11. A method for producing the printed material according to claim 1, the method comprising:

placing pressure phase transition particles on the recording medium having the image portion formed thereon;

fixing at least the pressure phase transition particles to the recording medium to thereby form the pressure phase transition layer; and

pressure-bonding the recording medium folded upon the recording medium such that the surface having formed thereon the image portion and the pressure phase transition layer serves as the pressure-bonding surface or pressure-bonding the recording medium and the additional recording medium stacked together such that the surface having formed thereon the image portion and the pressure phase transition layer serves as the pressure-bonding surface,

wherein the placing the pressure phase transition particles includes placing the pressure phase transition particles on a selected region of the recording medium, the selected region being selected such that, when the printed material is unfolded into the unfolded medium by peeling the pressure-bonded surfaces of the printed material off from each other and the surface of the unfolded medium that corresponds to the pressure-bonded surfaces of the printed material is observed, the exposed area ratio EA of the pressure phase transition layer in the outer edge portion E located in the location corresponding to the at least one of the edges of the printed material is smaller than the exposed area ratio IA of the pressure phase transition layer in the region other than the outer edge portion E.

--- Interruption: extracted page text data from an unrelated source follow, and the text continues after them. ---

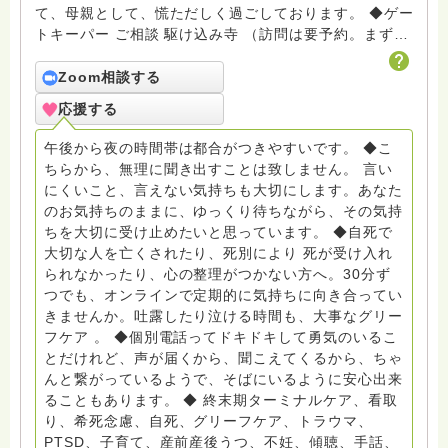
て、母親として、慌ただしく過ごしております。 ◆ゲー
トキーパー ご相談 駆け込み寺 （訪問は要予約。まずは
メールでお問い合わせください） ◆ビハーラ僧、終末期
ターミナルケア、看取り、グリーフケア、希死念慮、自
Zoom相談する
死、産前産後うつ、育児、DV、デートDV、トラウマ、
応援する
PTSD、傾聴トレーナー、手話、要約筆記、行政相談
員、女性支援員、小学校 中学校支援員としても、ケア
午後から夜の時間帯は都合がつきやすいです。 ◆こ
サポートをしています。 ◆一般社団法人『グリーフケア
ちらから、無理に聞き出すことは致しません。 言い
ともしび』理事長 【ともしび遺族会】運営 毎月 第１
にくいこと、言えない気持ちも大切にします。あなた
金・昼夜2回開催（大阪駅前第3ビル） 14：00〜，18：
のお気持ちのままに、ゆっくり待ちながら、その気持
00〜 お問い合わせ申込⬇️こちらから
ちを大切に受け止めたいと思っています。 ◆自死で
griefcare.tomoshibi@icloud.com ＊この活動は皆さま
大切な人を亡くされたり、死別により 死が受け入れ
のご支援により支えられております。ご協力をよろしく
られなかったり、心の整理がつかない方へ。30分ず
お願いします。 ゆうちょ銀行 口座番号 普通408-
つでも、オンラインで定期的に気持ちに向き合ってい
6452769 一般社団法人グリーフケアともしび ◆『ビハ
きませんか。吐露したり泣ける時間も、大事なグリー
ーラサロン おしゃべりカフェひだまり』 ビハーラ和歌
フケア 。 ◆個別電話ってドキドキして勇気のいるこ
山代表 居場所運営 問い合わせ申込⬇️こちらから
とだけれど、声が届くから、聞こえてくるから、ちゃ
griefcare.tomoshibi@icloud.com ◆GEはしもとサピュ
んと繋がっているようで、そばにいるように安心出来
イエ 所属 （Gender Equity 誰もが自分らしく生きるこ
ることもあります。 ◆ 終末期ターミナルケア、看取
とができる社会をめざして）DV・女性支援 ◆認定NPO
り、希死念慮、自死、グリーフケア、トラウマ、
京都自死自殺相談センターSotto 元グリーフサポート委
PTSD、子育て、産前産後うつ、不妊、傾聴、手話、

12. A method for producing the printed material according to claim 1, the method comprising:

placing pressure phase transition particles on the recording medium having the image portion formed thereon;

fixing at least the pressure phase transition particles to the recording medium to thereby form the pressure phase transition layer; and

pressure-bonding the recording medium folded upon the recording medium such that the surface having formed thereon the image portion and the pressure phase transition layer serves as the pressure-bonding surface or pressure-bonding the recording medium and the additional recording medium stacked together such that the surface having formed thereon the image portion and the pressure phase transition layer serves as the pressure-bonding surface,

wherein a non-pressure phase transition layer is formed on at least part of the pressure phase transition layer such that, when the printed material is unfolded into the unfolded medium by peeling the pressure-bonded surfaces of the printed material off from each other and the surface of the unfolded medium that corresponds to the pressure-bonded surfaces of the printed material is observed, the exposed area ratio EA of the pressure phase transition layer in the outer edge portion E located in the location corresponding to the at least one of the edges of the printed material is smaller than the exposed area ratio IA of the pressure phase transition layer in the region other than the outer edge portion E.

13. The method for producing the printed material according to claim 11, wherein, in the pressure-bonding, a multilayer body prepared by folding the recording medium upon the recording medium or stacking the recording medium and the additional recording medium together is pressure-bonded by causing the multilayer body to pass through a pressurizing device such that an edge of the multilayer body at which the outer edge portion E is located serves as a rear end.